RECORDED DATA:
+ + + + + + +

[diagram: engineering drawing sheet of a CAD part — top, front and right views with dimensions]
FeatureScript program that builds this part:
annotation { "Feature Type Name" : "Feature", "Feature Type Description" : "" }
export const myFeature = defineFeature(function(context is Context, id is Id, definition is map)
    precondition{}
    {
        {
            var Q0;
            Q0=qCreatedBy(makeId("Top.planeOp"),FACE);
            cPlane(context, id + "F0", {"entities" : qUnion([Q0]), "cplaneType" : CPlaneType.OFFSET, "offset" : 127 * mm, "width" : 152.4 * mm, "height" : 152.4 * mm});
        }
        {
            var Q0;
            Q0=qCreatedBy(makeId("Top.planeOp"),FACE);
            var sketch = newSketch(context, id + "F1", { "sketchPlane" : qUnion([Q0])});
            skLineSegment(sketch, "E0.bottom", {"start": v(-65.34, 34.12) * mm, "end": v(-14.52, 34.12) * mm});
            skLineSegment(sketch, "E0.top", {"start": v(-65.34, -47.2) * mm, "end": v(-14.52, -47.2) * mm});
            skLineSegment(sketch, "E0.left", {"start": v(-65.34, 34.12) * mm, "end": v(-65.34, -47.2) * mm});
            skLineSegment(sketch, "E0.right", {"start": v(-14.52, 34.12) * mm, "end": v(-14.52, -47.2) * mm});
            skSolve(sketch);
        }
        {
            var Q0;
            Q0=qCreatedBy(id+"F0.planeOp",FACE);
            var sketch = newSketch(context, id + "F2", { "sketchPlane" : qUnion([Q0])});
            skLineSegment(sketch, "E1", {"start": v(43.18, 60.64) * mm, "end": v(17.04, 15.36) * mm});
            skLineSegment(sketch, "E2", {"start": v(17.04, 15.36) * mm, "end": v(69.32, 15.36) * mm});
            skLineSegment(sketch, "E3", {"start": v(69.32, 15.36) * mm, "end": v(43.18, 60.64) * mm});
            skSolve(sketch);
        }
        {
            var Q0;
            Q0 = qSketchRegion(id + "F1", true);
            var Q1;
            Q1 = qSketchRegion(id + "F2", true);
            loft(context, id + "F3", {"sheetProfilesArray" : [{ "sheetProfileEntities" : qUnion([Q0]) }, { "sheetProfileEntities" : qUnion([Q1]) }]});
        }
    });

+ + + + + + +

REQUIRED TASK:
Please copy every one of the records above line for line, leaving each character unchanged.

TASK SOLUTION:
[diagram: engineering drawing sheet of a CAD part — top, front and right views with dimensions]
FeatureScript program that builds this part:
annotation { "Feature Type Name" : "Feature", "Feature Type Description" : "" }
export const myFeature = defineFeature(function(context is Context, id is Id, definition is map)
    precondition{}
    {
        {
            var Q0;
            Q0=qCreatedBy(makeId("Top.planeOp"),FACE);
            cPlane(context, id + "F0", {"entities" : qUnion([Q0]), "cplaneType" : CPlaneType.OFFSET, "offset" : 127 * mm, "width" : 152.4 * mm, "height" : 152.4 * mm});
        }
        {
            var Q0;
            Q0=qCreatedBy(makeId("Top.planeOp"),FACE);
            var sketch = newSketch(context, id + "F1", { "sketchPlane" : qUnion([Q0])});
            skLineSegment(sketch, "E0.bottom", {"start": v(-65.34, 34.12) * mm, "end": v(-14.52, 34.12) * mm});
            skLineSegment(sketch, "E0.top", {"start": v(-65.34, -47.2) * mm, "end": v(-14.52, -47.2) * mm});
            skLineSegment(sketch, "E0.left", {"start": v(-65.34, 34.12) * mm, "end": v(-65.34, -47.2) * mm});
            skLineSegment(sketch, "E0.right", {"start": v(-14.52, 34.12) * mm, "end": v(-14.52, -47.2) * mm});
            skSolve(sketch);
        }
        {
            var Q0;
            Q0=qCreatedBy(id+"F0.planeOp",FACE);
            var sketch = newSketch(context, id + "F2", { "sketchPlane" : qUnion([Q0])});
            skLineSegment(sketch, "E1", {"start": v(43.18, 60.64) * mm, "end": v(17.04, 15.36) * mm});
            skLineSegment(sketch, "E2", {"start": v(17.04, 15.36) * mm, "end": v(69.32, 15.36) * mm});
            skLineSegment(sketch, "E3", {"start": v(69.32, 15.36) * mm, "end": v(43.18, 60.64) * mm});
            skSolve(sketch);
        }
        {
            var Q0;
            Q0 = qSketchRegion(id + "F1", true);
            var Q1;
            Q1 = qSketchRegion(id + "F2", true);
            loft(context, id + "F3", {"sheetProfilesArray" : [{ "sheetProfileEntities" : qUnion([Q0]) }, { "sheetProfileEntities" : qUnion([Q1]) }]});
        }
    });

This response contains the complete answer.